Founder of Fraudulent University that Preyed on F-1 Students Sentenced to Prison24 Nov 2014
Every year, thousands of foreign nationals enter the United States from around the world to take advantage of the unique academic opportunities offered by American universities. International students, most of whom enter the U.S. in F-1 status, have much to gain in the form of personal enrichment and career advancement by studying at our schools. The F-1 student program is heavily regulated, so students participating in the program must adhere to strict academic guidelines in order to remain compliant. To that end, foreign students trust their respective schools to maintain high ethical and scholastic standards. And when that trust is shattered, as in the recent case of the now-defunct Tri-Valley University (TVU), the results can be devastating.

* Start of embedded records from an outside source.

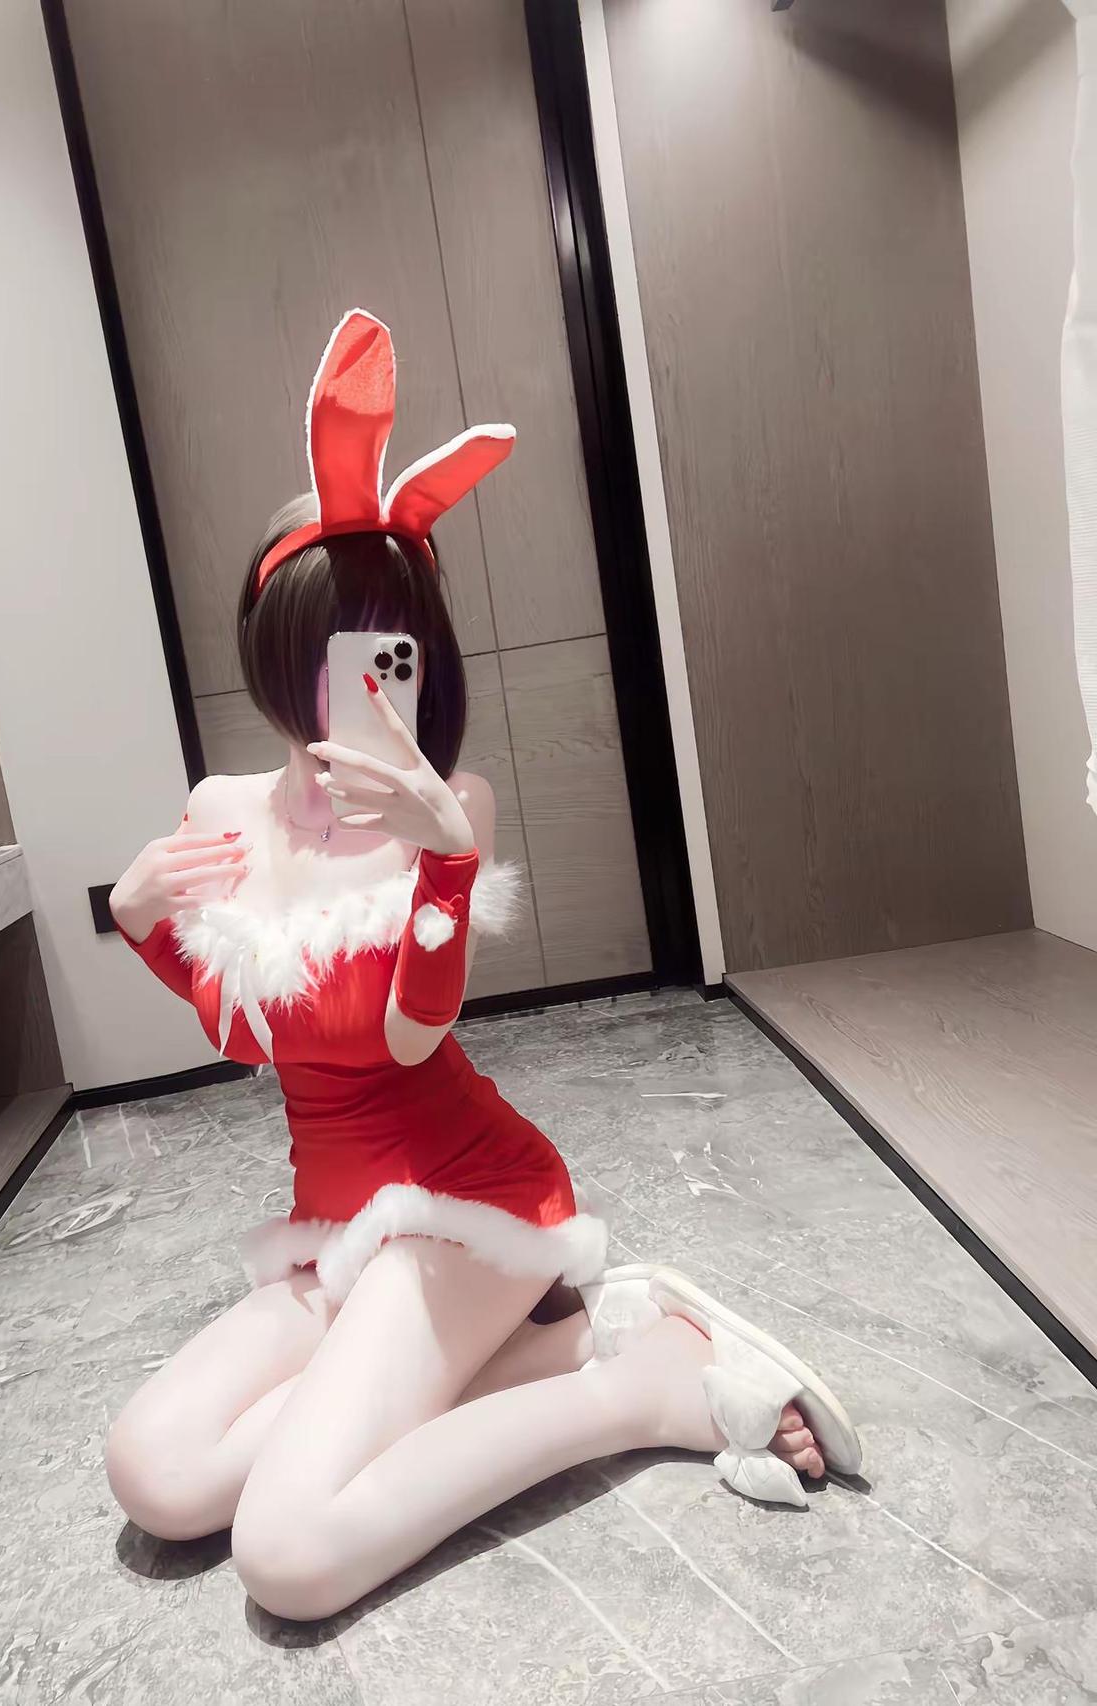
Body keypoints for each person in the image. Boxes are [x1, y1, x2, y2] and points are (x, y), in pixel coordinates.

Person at [104, 311, 862, 1622]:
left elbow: (411, 1034)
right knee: (156, 1473)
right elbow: (244, 1035)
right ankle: (555, 1344)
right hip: (334, 1233)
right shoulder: (220, 813)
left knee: (288, 1552)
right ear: (273, 646)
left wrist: (445, 863)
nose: (363, 681)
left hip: (469, 1204)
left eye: (389, 646)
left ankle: (647, 1385)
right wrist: (143, 920)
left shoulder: (451, 807)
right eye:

Earlier this month, Susan Xiao-Ping Su, the founder and president of TVU, was sentenced to 16 years in a federal prison after being convicted on multiple charges, including visa fraud, alien harboring, and money laundering. After her home was raided in January 2011, Department of Homeland Security (DHS) agents confirmed that TVU had been charging international students $2,700 per semester for tuition and visa related documents that would allow them to remain in the United States. Although Su claimed that the students, most of whom were Indian nationals, were completing legitimate courses of study, evidence quickly surfaced that showed her university was a sham. Employees of the college indicated that there were no admission or graduation guidelines in place, and that Su had instructed them to falsify transcripts for students. Su’s indictment, as well as details of her lavish lifestyle, which included profits from the university of almost 6 million dollars, a Mercedes-Benz, and multiple properties, spawned angry protests by the All India Students Federation in front of the U.S. consulate in Hyderabad, India. [See Founder of Phony University that Bilked Millions from Students and Filed Fraudulent Visas Gets 16 Years, by Jason Molinet, New York Daily News, 4.Nov.2014.]
U.S. Immigration and Customs Enforcement (ICE) investigators have claimed that many former students of TVU were aware that the school was fraudulent and took advantage of the program in order to be admitted to the United States and obtain work authorization. This is vehemently denied by hundreds of students who insist they were unknowing victims and faced serious immigration problems when Su was indicted in 2011. Although some students were able to submit applications to regain student status (often with the assistance of attorneys at the Murthy Law Firm), others voluntarily left the United States rather than face official removal (i.e. deportation) proceedings. Further, while ICE agents may be quick to place blame on these students, it should be noted that ICE is also the agency responsible for certifying TVU to admit F-1 students in the first place. [See California Woman Gets 16 Years For Running Fake University, Associated Press, USA Today, 4.Nov.2014. See also Factors for F-1 Students to Consider in Selecting a College or University, MurthyDotCom NewsBrief, 12.Nov.2014.]
Although the vast majority of universities in the United States are reputable, foreign nationals need to carefully research a school before enrolling. As can be seen from the TVU case, it only takes one unscrupulous collegiate official to wreak havoc in the immigrant community.